Time Travel Movie Fest: The Butterfly Effect


2004 Ashton Kutcher movie

Rating: 10/20

Plot: A college kid who experienced a lot of blackouts while growing up discovers that he can travel back in time through his journal. He does and messes everything up.

"There's one major hole in your story."

Well, there might be a lot of holes in your story, Bress and Gruber. The idea is an intriguing one, so intriguing that it actually makes perfect sense that they'd be remaking the movie ten years after this one came out. And you don't have to look that up. You can trust me on this one.

Here's what they're going to have to fix with this remake:

First, the acting. It's really bad. Ashton Kutcher is like a big awkward wart on somebody's thumb. He can't even eat right in this movie. His best moment is right here:


That's awesome.
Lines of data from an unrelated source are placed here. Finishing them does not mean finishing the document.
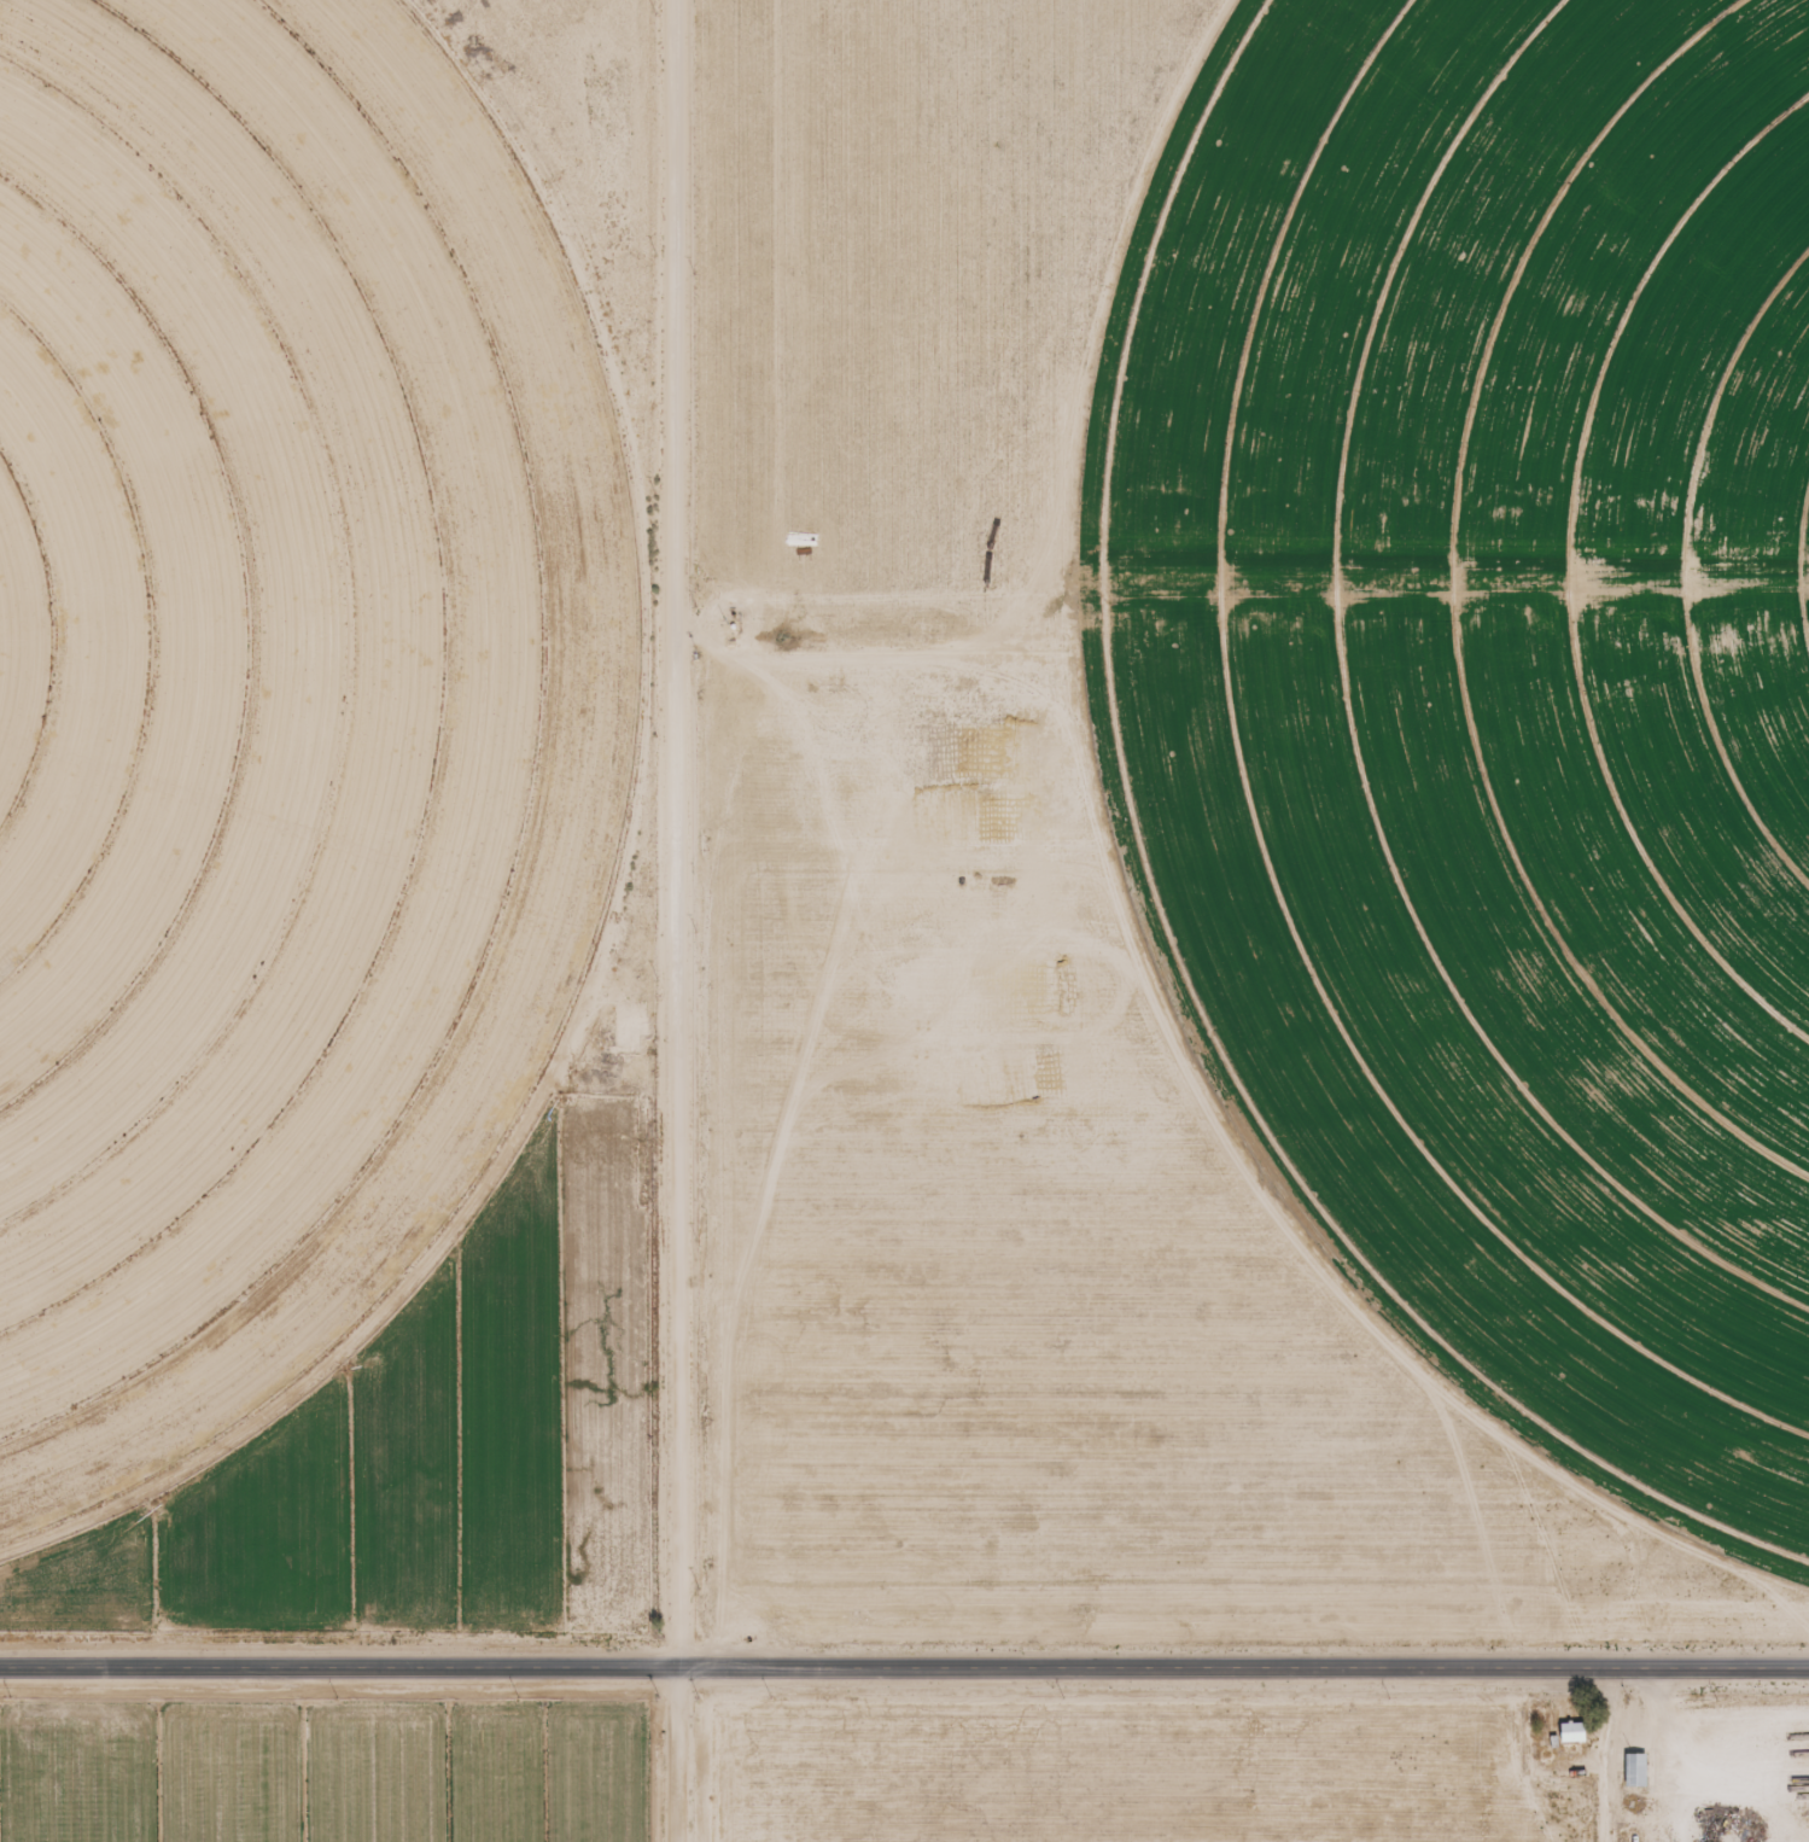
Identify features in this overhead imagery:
road: (852, 647)
crop: (1495, 688)
crop: (273, 698)
road: (675, 920)
road: (904, 1672)
building: (1576, 1732)
building: (1639, 1770)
It's one of the many moments in this that aren't supposed to be funny but wind up making you laugh out loud anyway. I laughed when Lenny, college-aged and chubby, said, "I couldn't cut the rope." I laughed when Kutcher said, "Not again!" I laughed at a lot of scenes with William Lee Scott playing young Tommy, a psychopathic child who burns doggies alive and twists the heads off of his sister's dolls. His funniest moment might have been something that was supposed to be darkly humorous, the scene after he's squirted lighter fluid all over the sack with that dog in it, hits his sister with a board, and then screams, "Look at what you made me do!" I laughed when Melora Walters, the actress with a really annoying voice who plays Ashton Kutcher's mother, gets sick in one of the timelines. And I really laughed when Kutcher, using every ounce of acting talent that the good lord gave him, attempts to cry.
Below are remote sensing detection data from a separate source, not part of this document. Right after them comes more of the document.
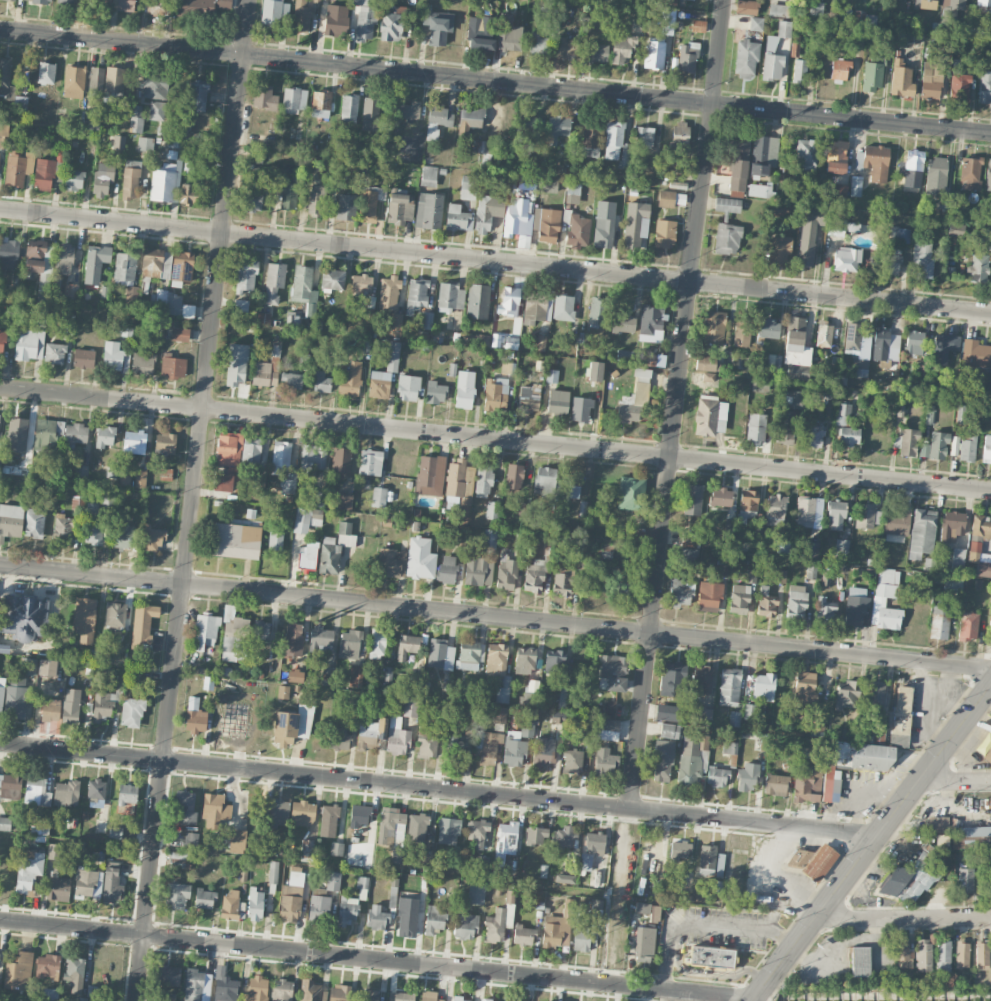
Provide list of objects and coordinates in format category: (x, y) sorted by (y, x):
building: (13, 0)
building: (140, 0)
building: (37, 1)
building: (100, 1)
building: (670, 1)
building: (67, 2)
building: (984, 3)
building: (926, 4)
building: (125, 5)
building: (158, 6)
building: (204, 7)
building: (746, 7)
building: (778, 10)
building: (273, 12)
building: (951, 15)
building: (301, 16)
building: (904, 17)
building: (859, 18)
building: (365, 19)
building: (336, 20)
building: (667, 21)
building: (756, 23)
building: (698, 25)
building: (391, 26)
building: (438, 26)
building: (784, 29)
building: (480, 34)
building: (509, 34)
building: (856, 37)
building: (538, 44)
building: (566, 47)
building: (622, 49)
building: (597, 52)
building: (654, 53)
building: (688, 57)
building: (746, 59)
building: (772, 60)
building: (840, 69)
building: (799, 70)
building: (46, 73)
building: (872, 76)
building: (96, 79)
building: (114, 79)
building: (901, 79)
building: (931, 79)
building: (6, 80)
building: (74, 82)
road: (495, 82)
building: (959, 86)
building: (984, 86)
building: (154, 87)
building: (197, 96)
building: (264, 97)
building: (321, 104)
building: (349, 108)
building: (157, 110)
building: (407, 110)
building: (370, 113)
building: (471, 118)
building: (136, 119)
building: (438, 119)
building: (527, 123)
building: (557, 128)
building: (679, 135)
building: (591, 136)
building: (644, 136)
building: (613, 141)
building: (118, 142)
building: (145, 144)
building: (483, 152)
building: (763, 154)
building: (805, 154)
building: (835, 157)
building: (911, 160)
building: (876, 162)
building: (738, 164)
building: (936, 166)
building: (18, 168)
building: (970, 173)
building: (44, 174)
building: (988, 174)
building: (428, 176)
building: (73, 179)
building: (130, 179)
building: (102, 180)
building: (165, 184)
building: (856, 186)
building: (468, 187)
building: (759, 190)
building: (188, 194)
building: (838, 194)
building: (288, 195)
building: (670, 198)
building: (316, 199)
building: (253, 200)
building: (369, 203)
building: (727, 204)
building: (346, 206)
building: (400, 208)
building: (429, 210)
building: (487, 211)
building: (518, 217)
building: (457, 218)
building: (990, 218)
building: (635, 223)
building: (546, 224)
building: (841, 227)
building: (603, 229)
building: (957, 229)
building: (577, 231)
building: (664, 233)
building: (808, 234)
building: (900, 234)
building: (727, 239)
building: (524, 241)
building: (989, 244)
building: (779, 250)
building: (9, 253)
building: (35, 256)
building: (63, 259)
building: (846, 259)
building: (923, 259)
building: (95, 262)
road: (495, 262)
building: (889, 263)
building: (156, 265)
building: (182, 266)
building: (125, 268)
building: (977, 269)
building: (246, 275)
building: (332, 279)
building: (274, 282)
building: (301, 283)
building: (44, 284)
building: (360, 284)
building: (71, 290)
building: (388, 292)
building: (416, 295)
building: (450, 297)
building: (477, 301)
building: (509, 302)
building: (311, 303)
building: (171, 304)
building: (241, 305)
building: (563, 307)
building: (534, 308)
building: (597, 312)
building: (263, 318)
building: (425, 320)
building: (65, 321)
building: (651, 321)
building: (622, 322)
building: (395, 324)
building: (713, 328)
building: (768, 328)
building: (741, 332)
building: (180, 334)
building: (824, 334)
building: (475, 340)
building: (2, 342)
building: (541, 342)
building: (796, 342)
building: (914, 342)
building: (511, 343)
building: (29, 344)
building: (885, 344)
building: (858, 347)
building: (944, 347)
building: (55, 353)
building: (975, 354)
building: (624, 355)
building: (112, 356)
building: (83, 358)
building: (647, 358)
building: (143, 362)
building: (774, 362)
building: (705, 363)
building: (236, 364)
building: (172, 365)
building: (267, 367)
building: (507, 367)
building: (452, 369)
building: (595, 371)
building: (384, 373)
building: (796, 373)
building: (552, 375)
building: (707, 376)
building: (350, 379)
building: (293, 381)
building: (321, 381)
building: (408, 387)
building: (464, 389)
building: (435, 392)
building: (495, 392)
building: (529, 399)
building: (798, 399)
building: (633, 400)
building: (558, 401)
road: (678, 404)
building: (580, 409)
building: (843, 414)
building: (710, 415)
building: (756, 427)
building: (785, 427)
building: (17, 431)
building: (46, 434)
building: (74, 435)
building: (813, 435)
building: (105, 436)
building: (848, 436)
road: (495, 440)
building: (134, 442)
building: (908, 442)
building: (164, 444)
building: (938, 445)
building: (954, 445)
building: (967, 449)
building: (987, 449)
building: (251, 450)
building: (924, 450)
building: (312, 459)
building: (341, 460)
building: (370, 462)
building: (283, 466)
building: (81, 471)
building: (430, 475)
building: (514, 476)
building: (140, 478)
building: (124, 480)
building: (545, 480)
building: (483, 481)
building: (459, 484)
building: (574, 485)
building: (631, 493)
building: (378, 497)
building: (721, 497)
building: (317, 498)
building: (693, 499)
road: (194, 500)
building: (344, 501)
building: (747, 505)
building: (808, 512)
building: (491, 513)
building: (867, 514)
building: (836, 515)
building: (306, 520)
building: (10, 521)
building: (759, 522)
building: (34, 523)
building: (93, 523)
building: (896, 523)
building: (729, 526)
building: (952, 526)
building: (980, 527)
building: (62, 528)
building: (922, 532)
building: (345, 534)
building: (123, 536)
building: (153, 539)
building: (236, 540)
building: (489, 540)
building: (690, 540)
building: (275, 541)
building: (783, 546)
building: (975, 546)
building: (841, 547)
building: (809, 550)
building: (689, 555)
building: (329, 556)
building: (306, 557)
building: (420, 558)
building: (958, 558)
building: (391, 562)
building: (929, 564)
building: (983, 565)
building: (474, 567)
building: (447, 569)
building: (721, 571)
building: (811, 572)
building: (506, 573)
building: (779, 575)
building: (533, 576)
building: (751, 576)
building: (562, 580)
building: (952, 584)
building: (681, 592)
building: (624, 593)
building: (709, 596)
building: (739, 599)
building: (796, 601)
building: (765, 603)
building: (879, 603)
building: (857, 607)
building: (824, 610)
building: (115, 615)
road: (495, 617)
building: (24, 618)
building: (84, 619)
building: (939, 622)
building: (968, 626)
building: (142, 627)
building: (990, 629)
building: (205, 631)
building: (260, 631)
building: (235, 639)
building: (293, 639)
building: (321, 639)
building: (377, 643)
building: (349, 644)
building: (469, 644)
building: (407, 646)
building: (440, 654)
building: (468, 658)
building: (496, 659)
building: (554, 660)
building: (524, 661)
building: (27, 666)
building: (613, 671)
building: (295, 675)
building: (327, 675)
building: (356, 675)
building: (47, 676)
building: (671, 678)
building: (701, 679)
building: (415, 680)
building: (764, 687)
building: (729, 688)
building: (805, 688)
building: (283, 692)
building: (1, 693)
building: (502, 694)
building: (529, 694)
building: (847, 694)
building: (874, 694)
building: (562, 697)
building: (16, 698)
building: (71, 706)
building: (102, 706)
building: (410, 707)
building: (609, 707)
building: (50, 709)
building: (749, 711)
building: (132, 712)
building: (668, 712)
building: (195, 716)
building: (901, 716)
building: (499, 717)
building: (734, 718)
building: (292, 725)
building: (608, 729)
building: (670, 730)
building: (370, 734)
building: (339, 739)
building: (397, 740)
building: (519, 740)
building: (428, 741)
building: (456, 746)
building: (487, 746)
building: (729, 747)
building: (985, 747)
building: (809, 748)
building: (542, 752)
building: (691, 758)
building: (663, 760)
building: (573, 761)
building: (605, 761)
building: (851, 763)
building: (717, 776)
building: (747, 777)
road: (955, 781)
building: (776, 784)
building: (11, 786)
building: (806, 786)
building: (96, 789)
road: (439, 789)
building: (37, 792)
building: (66, 793)
building: (127, 794)
building: (185, 807)
building: (215, 809)
building: (277, 813)
building: (302, 813)
building: (359, 815)
building: (328, 820)
building: (5, 823)
building: (937, 824)
building: (391, 826)
building: (417, 827)
building: (448, 830)
building: (115, 832)
building: (478, 833)
building: (535, 836)
building: (506, 837)
building: (565, 837)
building: (973, 837)
building: (191, 840)
building: (238, 841)
building: (594, 843)
road: (871, 844)
building: (307, 848)
building: (336, 848)
building: (679, 850)
building: (53, 851)
building: (396, 854)
building: (707, 859)
building: (180, 860)
building: (585, 861)
building: (812, 862)
building: (511, 867)
building: (28, 869)
building: (273, 872)
road: (774, 876)
building: (911, 879)
building: (965, 879)
building: (333, 881)
building: (362, 882)
building: (88, 883)
building: (112, 883)
building: (57, 887)
building: (476, 893)
building: (177, 894)
building: (291, 895)
building: (393, 897)
building: (204, 898)
building: (255, 903)
building: (229, 905)
building: (319, 907)
building: (241, 909)
building: (347, 910)
building: (649, 911)
building: (376, 917)
building: (407, 917)
building: (434, 918)
road: (903, 918)
building: (500, 919)
road: (704, 925)
building: (465, 926)
building: (557, 929)
building: (523, 935)
building: (581, 940)
building: (644, 944)
building: (903, 954)
building: (962, 954)
building: (923, 955)
building: (982, 955)
building: (711, 957)
building: (943, 957)
road: (377, 959)
building: (860, 961)
building: (47, 966)
building: (19, 971)
road: (716, 972)
building: (75, 974)
building: (169, 975)
building: (197, 985)
building: (225, 986)
building: (256, 989)
building: (281, 990)
building: (311, 991)
building: (339, 993)
building: (368, 994)
building: (400, 996)
building: (428, 996)
building: (79, 999)
building: (460, 999)
building: (488, 1000)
Nothing beats that scene with the granola bar though.

The main problem with this movie isn't the acting, however. It's that everything is just so obvious, just clumsily obvious. Things are almost comically exaggerated. Kids curse, blow things up, smoke, read Hustler, and even listen to heavy metal music. They aren't real troubled children with sociopathic tendencies. They're Hollywood bad kids. In one of the timelines, love-interest Kayleigh winds up living a melancholy existence, but in this type of movie, that just has to consist of her becoming a heavily-scarred and drug-addicted prostitute. There's suicide, prison rape, pedophilia, dead babies, missing arms, absent fathers, broken granola bars. If you ever want to play Trauma Bingo, this might be the movie you should use.

Oh, and there's a psychologist who actually tries to explain Kutcher's behavior with "Maybe he's upset because he doesn't have a dad." Maybe it was the delivery that made that seem so awkward.

You know what else is really awkward here? The attempt to make Ashton Kutcher's character some sort of Christ figure. Like everything else in this movie, it's just a little heavy-handed.

Speaking of hands, I think I know why Ashton Kutcher's hands were gone in one of this movie's timelines--they were embarrassed after seeing the exploding mailbox special effect. Ba dum chhh!

I think I might hate this movie a little more just because it seems that other people like it. Is that fair?